▼

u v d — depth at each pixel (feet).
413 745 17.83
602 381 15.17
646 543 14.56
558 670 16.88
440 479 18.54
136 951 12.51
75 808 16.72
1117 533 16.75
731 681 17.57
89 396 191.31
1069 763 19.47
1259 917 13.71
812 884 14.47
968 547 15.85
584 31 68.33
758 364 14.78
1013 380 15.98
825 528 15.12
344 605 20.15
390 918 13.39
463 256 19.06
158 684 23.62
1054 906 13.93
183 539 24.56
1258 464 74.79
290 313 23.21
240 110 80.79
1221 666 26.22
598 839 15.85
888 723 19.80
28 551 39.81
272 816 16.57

▲

In the records above, return precisely the line containing "158 684 23.62" and each line that comes after it, up to the final one.

158 684 23.62
1054 906 13.93
183 539 24.56
1258 464 74.79
290 313 23.21
240 110 80.79
1221 666 26.22
598 839 15.85
888 723 19.80
28 551 39.81
272 816 16.57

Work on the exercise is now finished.